Action item:
Within the entries below, find every line that has the string "altera", then copy it.
Start of Entries shown
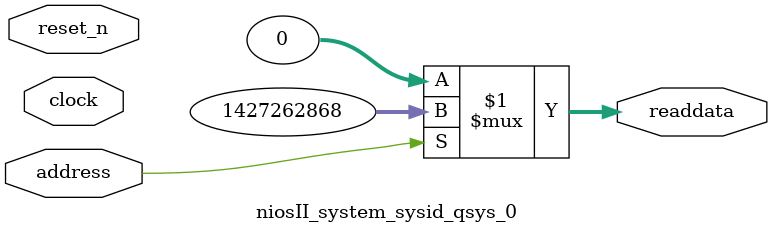
<source format=v>

`timescale 1ns / 1ps
// synthesis translate_on

// turn off superfluous verilog processor warnings 
// altera message_level Level1 
// altera message_off 10034 10035 10036 10037 10230 10240 10030 

module niosII_system_sysid_qsys_0 (
               // inputs:
                address,
                clock,
                reset_n,

               // outputs:
                readdata
             )
;

  output  [ 31: 0] readdata;
  input            address;
  input            clock;
  input            reset_n;

  wire    [ 31: 0] readdata;
  //control_slave, which is an e_avalon_slave
  assign readdata = address ? 1427262868 : 0;

endmodule




</source>
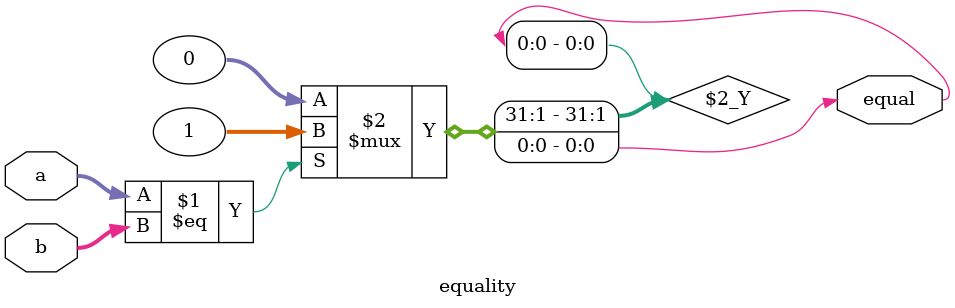
<source format=v>
module equality(
    input [3:0] a,
    input [3:0] b,
    output equal
);

    // if a = b then send 1 else 0
    assign equal = (a == b ? 1 : 0);
endmodule
</source>
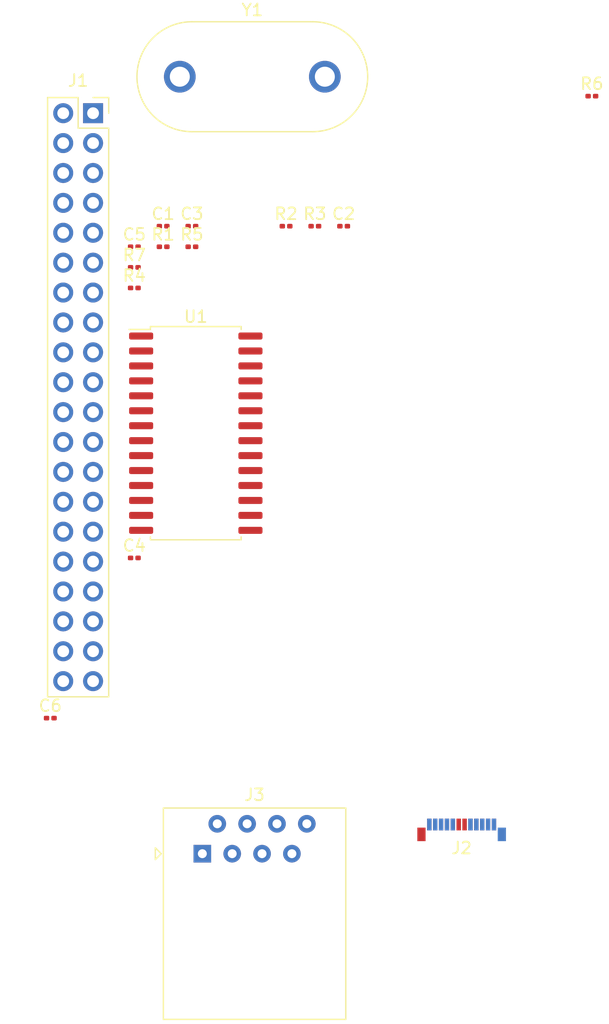
<source format=kicad_pcb>
(kicad_pcb (version 20211014) (generator pcbnew)

  (general
    (thickness 1.6)
  )

  (paper "A4")
  (layers
    (0 "F.Cu" signal)
    (31 "B.Cu" signal)
    (32 "B.Adhes" user "B.Adhesive")
    (33 "F.Adhes" user "F.Adhesive")
    (34 "B.Paste" user)
    (35 "F.Paste" user)
    (36 "B.SilkS" user "B.Silkscreen")
    (37 "F.SilkS" user "F.Silkscreen")
    (38 "B.Mask" user)
    (39 "F.Mask" user)
    (40 "Dwgs.User" user "User.Drawings")
    (41 "Cmts.User" user "User.Comments")
    (42 "Eco1.User" user "User.Eco1")
    (43 "Eco2.User" user "User.Eco2")
    (44 "Edge.Cuts" user)
    (45 "Margin" user)
    (46 "B.CrtYd" user "B.Courtyard")
    (47 "F.CrtYd" user "F.Courtyard")
    (48 "B.Fab" user)
    (49 "F.Fab" user)
    (50 "User.1" user)
    (51 "User.2" user)
    (52 "User.3" user)
    (53 "User.4" user)
    (54 "User.5" user)
    (55 "User.6" user)
    (56 "User.7" user)
    (57 "User.8" user)
    (58 "User.9" user)
  )

  (setup
    (pad_to_mask_clearance 0)
    (pcbplotparams
      (layerselection 0x00010fc_ffffffff)
      (disableapertmacros false)
      (usegerberextensions false)
      (usegerberattributes true)
      (usegerberadvancedattributes true)
      (creategerberjobfile true)
      (svguseinch false)
      (svgprecision 6)
      (excludeedgelayer true)
      (plotframeref false)
      (viasonmask false)
      (mode 1)
      (useauxorigin false)
      (hpglpennumber 1)
      (hpglpenspeed 20)
      (hpglpendiameter 15.000000)
      (dxfpolygonmode true)
      (dxfimperialunits true)
      (dxfusepcbnewfont true)
      (psnegative false)
      (psa4output false)
      (plotreference true)
      (plotvalue true)
      (plotinvisibletext false)
      (sketchpadsonfab false)
      (subtractmaskfromsilk false)
      (outputformat 1)
      (mirror false)
      (drillshape 1)
      (scaleselection 1)
      (outputdirectory "")
    )
  )

  (net 0 "")
  (net 1 "unconnected-(C1-Pad1)")
  (net 2 "unconnected-(C1-Pad2)")
  (net 3 "unconnected-(C2-Pad1)")
  (net 4 "unconnected-(C2-Pad2)")
  (net 5 "unconnected-(C3-Pad1)")
  (net 6 "unconnected-(C3-Pad2)")
  (net 7 "unconnected-(C4-Pad1)")
  (net 8 "unconnected-(C4-Pad2)")
  (net 9 "unconnected-(C5-Pad1)")
  (net 10 "unconnected-(C5-Pad2)")
  (net 11 "unconnected-(C6-Pad1)")
  (net 12 "unconnected-(C6-Pad2)")
  (net 13 "unconnected-(J1-Pad1)")
  (net 14 "5V")
  (net 15 "unconnected-(J1-Pad3)")
  (net 16 "unconnected-(J1-Pad5)")
  (net 17 "GND")
  (net 18 "unconnected-(J1-Pad7)")
  (net 19 "unconnected-(J1-Pad8)")
  (net 20 "unconnected-(J1-Pad10)")
  (net 21 "unconnected-(J1-Pad11)")
  (net 22 "unconnected-(J1-Pad12)")
  (net 23 "unconnected-(J1-Pad13)")
  (net 24 "unconnected-(J1-Pad15)")
  (net 25 "unconnected-(J1-Pad16)")
  (net 26 "unconnected-(J1-Pad17)")
  (net 27 "unconnected-(J1-Pad18)")
  (net 28 "unconnected-(J1-Pad19)")
  (net 29 "unconnected-(J1-Pad21)")
  (net 30 "unconnected-(J1-Pad22)")
  (net 31 "unconnected-(J1-Pad23)")
  (net 32 "unconnected-(J1-Pad24)")
  (net 33 "unconnected-(J1-Pad26)")
  (net 34 "unconnected-(J1-Pad27)")
  (net 35 "unconnected-(J1-Pad28)")
  (net 36 "unconnected-(J1-Pad29)")
  (net 37 "unconnected-(J1-Pad31)")
  (net 38 "unconnected-(J1-Pad32)")
  (net 39 "unconnected-(J1-Pad33)")
  (net 40 "unconnected-(J1-Pad35)")
  (net 41 "unconnected-(J1-Pad36)")
  (net 42 "unconnected-(J1-Pad37)")
  (net 43 "unconnected-(J1-Pad38)")
  (net 44 "unconnected-(J1-Pad40)")
  (net 45 "unconnected-(J3-Pad1)")
  (net 46 "unconnected-(J3-Pad2)")
  (net 47 "unconnected-(J3-Pad3)")
  (net 48 "unconnected-(J3-Pad4)")
  (net 49 "unconnected-(J3-Pad5)")
  (net 50 "unconnected-(J3-Pad6)")
  (net 51 "unconnected-(J3-Pad7)")
  (net 52 "unconnected-(J3-Pad8)")
  (net 53 "unconnected-(R1-Pad1)")
  (net 54 "unconnected-(R1-Pad2)")
  (net 55 "unconnected-(R2-Pad1)")
  (net 56 "unconnected-(R2-Pad2)")
  (net 57 "unconnected-(R3-Pad1)")
  (net 58 "unconnected-(R3-Pad2)")
  (net 59 "unconnected-(R4-Pad1)")
  (net 60 "unconnected-(R4-Pad2)")
  (net 61 "unconnected-(R5-Pad1)")
  (net 62 "unconnected-(R5-Pad2)")
  (net 63 "unconnected-(R6-Pad1)")
  (net 64 "unconnected-(R6-Pad2)")
  (net 65 "unconnected-(R7-Pad1)")
  (net 66 "unconnected-(R7-Pad2)")
  (net 67 "unconnected-(U1-Pad1)")
  (net 68 "unconnected-(U1-Pad2)")
  (net 69 "unconnected-(U1-Pad3)")
  (net 70 "unconnected-(U1-Pad4)")
  (net 71 "unconnected-(U1-Pad5)")
  (net 72 "unconnected-(U1-Pad6)")
  (net 73 "unconnected-(U1-Pad7)")
  (net 74 "unconnected-(U1-Pad8)")
  (net 75 "unconnected-(U1-Pad9)")
  (net 76 "unconnected-(U1-Pad10)")
  (net 77 "unconnected-(U1-Pad11)")
  (net 78 "unconnected-(U1-Pad12)")
  (net 79 "unconnected-(U1-Pad13)")
  (net 80 "unconnected-(U1-Pad14)")
  (net 81 "unconnected-(U1-Pad15)")
  (net 82 "unconnected-(U1-Pad16)")
  (net 83 "unconnected-(U1-Pad17)")
  (net 84 "unconnected-(U1-Pad18)")
  (net 85 "unconnected-(U1-Pad19)")
  (net 86 "unconnected-(U1-Pad20)")
  (net 87 "unconnected-(U1-Pad21)")
  (net 88 "unconnected-(U1-Pad22)")
  (net 89 "unconnected-(U1-Pad23)")
  (net 90 "unconnected-(U1-Pad24)")
  (net 91 "unconnected-(U1-Pad25)")
  (net 92 "unconnected-(U1-Pad26)")
  (net 93 "unconnected-(U1-Pad27)")
  (net 94 "unconnected-(U1-Pad28)")
  (net 95 "unconnected-(Y1-Pad1)")
  (net 96 "unconnected-(Y1-Pad2)")
  (net 97 "unconnected-(J2-PadA5)")
  (net 98 "unconnected-(J2-PadB5)")
  (net 99 "unconnected-(J2-PadS1)")

  (footprint "Capacitor_SMD:C_0201_0603Metric" (layer "F.Cu") (at 160.11 72.87))

  (footprint "Connector_USB:USB_C_Plug_Molex_105444" (layer "F.Cu") (at 187.96 121.92))

  (footprint "Connector_PinSocket_2.54mm:PinSocket_2x20_P2.54mm_Vertical" (layer "F.Cu") (at 156.6 61.52))

  (footprint "Resistor_SMD:R_0201_0603Metric" (layer "F.Cu") (at 173.02 71.12))

  (footprint "Resistor_SMD:R_0201_0603Metric" (layer "F.Cu") (at 175.47 71.12))

  (footprint "Resistor_SMD:R_0201_0603Metric" (layer "F.Cu") (at 160.11 74.62))

  (footprint "Capacitor_SMD:C_0201_0603Metric" (layer "F.Cu") (at 152.96 112.92))

  (footprint "Capacitor_SMD:C_0201_0603Metric" (layer "F.Cu") (at 162.56 71.12))

  (footprint "Connector_RJ:RJ45_Amphenol_54602-x08_Horizontal" (layer "F.Cu") (at 165.8975 124.44))

  (footprint "Resistor_SMD:R_0201_0603Metric" (layer "F.Cu") (at 162.56 72.87))

  (footprint "Resistor_SMD:R_0201_0603Metric" (layer "F.Cu") (at 160.11 76.37))

  (footprint "Resistor_SMD:R_0201_0603Metric" (layer "F.Cu") (at 199.04 60.07))

  (footprint "Crystal:Crystal_HC33-U_Vertical" (layer "F.Cu") (at 163.98 58.42))

  (footprint "Capacitor_SMD:C_0201_0603Metric" (layer "F.Cu") (at 160.11 99.31))

  (footprint "Resistor_SMD:R_0201_0603Metric" (layer "F.Cu") (at 165.01 72.87))

  (footprint "Capacitor_SMD:C_0201_0603Metric" (layer "F.Cu") (at 165.01 71.12))

  (footprint "Capacitor_SMD:C_0201_0603Metric" (layer "F.Cu") (at 177.92 71.12))

  (footprint "Package_SO:SOIC-28W_7.5x17.9mm_P1.27mm" (layer "F.Cu") (at 165.34 88.71))

)

</source>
End of Entries shown
Answer box:
// altera message_level Level1 
// altera message_off 10034 10035 10036 10037 10230 10240 10030 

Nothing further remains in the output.